Shares of California utility PG&E tumbled Monday, because investors are worried it may go bankrupt.
PG&E could be on the hook for tens of billions of dollars for its potential role in California’s devastating Camp Fire last year — the deadliest and most destructive wildfire in the state’s history. The company has indicated it does not have the cash or assets to pay anything close to that amount.
The utility, which provides electricity to about 16 million Californians, is contemplating filing for bankruptcy protection, Reuters reports. The stock fell 21% by midday Monday.
The cause of the Camp Fire is still under investigation, according to state fire officials. But PG&E has suggested it may be responsible. In a PG&E report last month, the company outlined employee reports of damaged power towers minutes before the Camp Fire broke out. One employee called 911 the day the wildfire started after spotting flames close to a high-voltage tower in Butte County — 15 minutes after a transmission line went out near that location.
A class action lawsuit filed last month accuses the utility of negligence and poor maintenance of its electrical infrastructure.

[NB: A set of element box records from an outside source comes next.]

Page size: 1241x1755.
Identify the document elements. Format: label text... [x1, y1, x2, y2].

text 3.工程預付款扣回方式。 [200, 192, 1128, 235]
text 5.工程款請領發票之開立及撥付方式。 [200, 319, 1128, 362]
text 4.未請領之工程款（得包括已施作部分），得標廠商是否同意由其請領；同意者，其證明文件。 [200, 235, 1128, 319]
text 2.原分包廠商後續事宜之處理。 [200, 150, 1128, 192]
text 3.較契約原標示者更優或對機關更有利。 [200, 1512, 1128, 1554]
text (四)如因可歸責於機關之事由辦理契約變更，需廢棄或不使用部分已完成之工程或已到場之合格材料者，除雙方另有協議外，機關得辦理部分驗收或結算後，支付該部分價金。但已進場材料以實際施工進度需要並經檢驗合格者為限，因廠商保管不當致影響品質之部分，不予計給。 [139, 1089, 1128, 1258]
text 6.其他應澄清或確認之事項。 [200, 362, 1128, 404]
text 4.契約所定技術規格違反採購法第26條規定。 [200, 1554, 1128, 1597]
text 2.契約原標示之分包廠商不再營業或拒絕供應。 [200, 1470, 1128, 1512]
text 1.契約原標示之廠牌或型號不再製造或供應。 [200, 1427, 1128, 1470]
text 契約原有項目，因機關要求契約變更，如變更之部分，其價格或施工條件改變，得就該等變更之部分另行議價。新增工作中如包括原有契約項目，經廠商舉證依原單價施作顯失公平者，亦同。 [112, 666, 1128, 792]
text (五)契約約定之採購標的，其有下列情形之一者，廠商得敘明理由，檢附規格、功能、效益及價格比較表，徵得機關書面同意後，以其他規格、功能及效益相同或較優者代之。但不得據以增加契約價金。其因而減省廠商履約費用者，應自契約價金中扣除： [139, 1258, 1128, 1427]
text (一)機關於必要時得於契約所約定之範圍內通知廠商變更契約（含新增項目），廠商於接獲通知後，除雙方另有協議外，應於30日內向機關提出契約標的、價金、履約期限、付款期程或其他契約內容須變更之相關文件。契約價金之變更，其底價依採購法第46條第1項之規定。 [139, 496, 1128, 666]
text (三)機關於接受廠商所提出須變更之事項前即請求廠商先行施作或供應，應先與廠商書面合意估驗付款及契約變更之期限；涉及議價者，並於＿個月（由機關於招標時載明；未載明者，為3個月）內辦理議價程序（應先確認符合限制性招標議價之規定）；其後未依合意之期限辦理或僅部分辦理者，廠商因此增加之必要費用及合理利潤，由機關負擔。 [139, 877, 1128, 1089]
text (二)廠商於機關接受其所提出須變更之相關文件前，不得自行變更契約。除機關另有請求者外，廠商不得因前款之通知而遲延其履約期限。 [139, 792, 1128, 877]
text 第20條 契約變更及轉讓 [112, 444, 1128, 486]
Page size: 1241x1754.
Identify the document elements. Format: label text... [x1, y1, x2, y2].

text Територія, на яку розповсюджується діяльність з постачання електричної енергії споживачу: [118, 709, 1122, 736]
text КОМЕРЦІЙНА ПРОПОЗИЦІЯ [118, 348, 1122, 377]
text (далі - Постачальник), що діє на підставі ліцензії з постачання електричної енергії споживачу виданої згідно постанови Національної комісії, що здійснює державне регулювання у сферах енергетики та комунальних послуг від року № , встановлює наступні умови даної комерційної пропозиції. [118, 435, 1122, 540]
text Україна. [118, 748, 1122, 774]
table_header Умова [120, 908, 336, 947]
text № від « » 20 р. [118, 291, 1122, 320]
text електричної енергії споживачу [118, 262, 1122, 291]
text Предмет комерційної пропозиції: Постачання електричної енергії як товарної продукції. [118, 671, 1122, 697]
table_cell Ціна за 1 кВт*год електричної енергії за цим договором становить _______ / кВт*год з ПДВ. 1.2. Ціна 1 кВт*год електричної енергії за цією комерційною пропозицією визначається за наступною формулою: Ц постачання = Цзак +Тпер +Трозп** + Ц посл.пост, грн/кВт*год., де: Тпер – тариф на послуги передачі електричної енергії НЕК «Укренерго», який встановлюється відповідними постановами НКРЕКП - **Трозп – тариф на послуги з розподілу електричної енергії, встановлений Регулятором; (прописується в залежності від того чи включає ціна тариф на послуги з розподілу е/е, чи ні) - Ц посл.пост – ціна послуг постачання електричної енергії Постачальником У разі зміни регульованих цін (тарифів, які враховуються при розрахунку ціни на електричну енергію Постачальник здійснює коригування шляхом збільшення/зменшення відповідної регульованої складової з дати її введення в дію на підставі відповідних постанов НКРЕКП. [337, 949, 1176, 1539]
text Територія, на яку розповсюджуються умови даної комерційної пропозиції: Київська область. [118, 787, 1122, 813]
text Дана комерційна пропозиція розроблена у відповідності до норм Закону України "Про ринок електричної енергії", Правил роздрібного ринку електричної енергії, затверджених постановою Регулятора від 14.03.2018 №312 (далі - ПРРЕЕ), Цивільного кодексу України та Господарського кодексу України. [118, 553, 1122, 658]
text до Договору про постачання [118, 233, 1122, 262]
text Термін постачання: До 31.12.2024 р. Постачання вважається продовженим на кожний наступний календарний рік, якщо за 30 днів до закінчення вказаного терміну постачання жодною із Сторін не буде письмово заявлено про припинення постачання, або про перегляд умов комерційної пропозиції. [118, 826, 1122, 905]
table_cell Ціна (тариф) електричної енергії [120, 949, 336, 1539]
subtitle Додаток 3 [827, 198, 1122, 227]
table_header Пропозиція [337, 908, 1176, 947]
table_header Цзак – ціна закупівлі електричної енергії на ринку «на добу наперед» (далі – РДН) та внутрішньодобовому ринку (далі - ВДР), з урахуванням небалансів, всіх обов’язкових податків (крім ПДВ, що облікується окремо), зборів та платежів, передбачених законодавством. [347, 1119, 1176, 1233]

Another suit calls the Camp Fire an “inevitable byproduct of PG&E’s willful and conscious disregard of public safety.”
The company could face murder or manslaughter charges if it were found responsible for causing the state’s recent deadly wildfires, according to court documents filed by California’s attorney general.
PG&E did not immediately respond to a request for comment
Last week, the state’s insurance commissioner reported $9 billion in insured losses from the 2018 wildfires.
PG&E’s total liability could be upwards of $26.5 billion, according to Hugh Wynne, co-head of Utilities, Power Equipment & Renewable Energy at SSR. Wall Street analysts expect the company to be liable for as much as $30 billion. The utility’s total market value is now below $15 billion, and PG&E has just $3.5 billion in cash after borrowing from an existing revolving credit line.
PG&E’s stock lost 64% of its value over the course of a month last year after the Camp Fire. But the stock had rallied back by about a third after the president of the California Public Utilities Commission suggested that the state would work with PG&E to ensure that it would not be permanently crippled by lawsuits.
A new law signed by California governor Jerry Brown last year, requires the commission to consider a utility’s finances when evaluating damages caused by wildfires, in order to determine the maximum amount it can pay without harming customers. As part of the bill, PG&E will be able to issue bonds backed by surcharges from its customers. Those bonds will help pay for damages tied to deadly California wildfires in October 2017 caused by faulty PG&E equipment.
The bill allows for the possibility that utilities could issue similar bonds for future fires, but that is not guaranteed.
PG&E is asking for a rate hike of almost $2 billion from customers, saying more than half will go toward wildfire safety.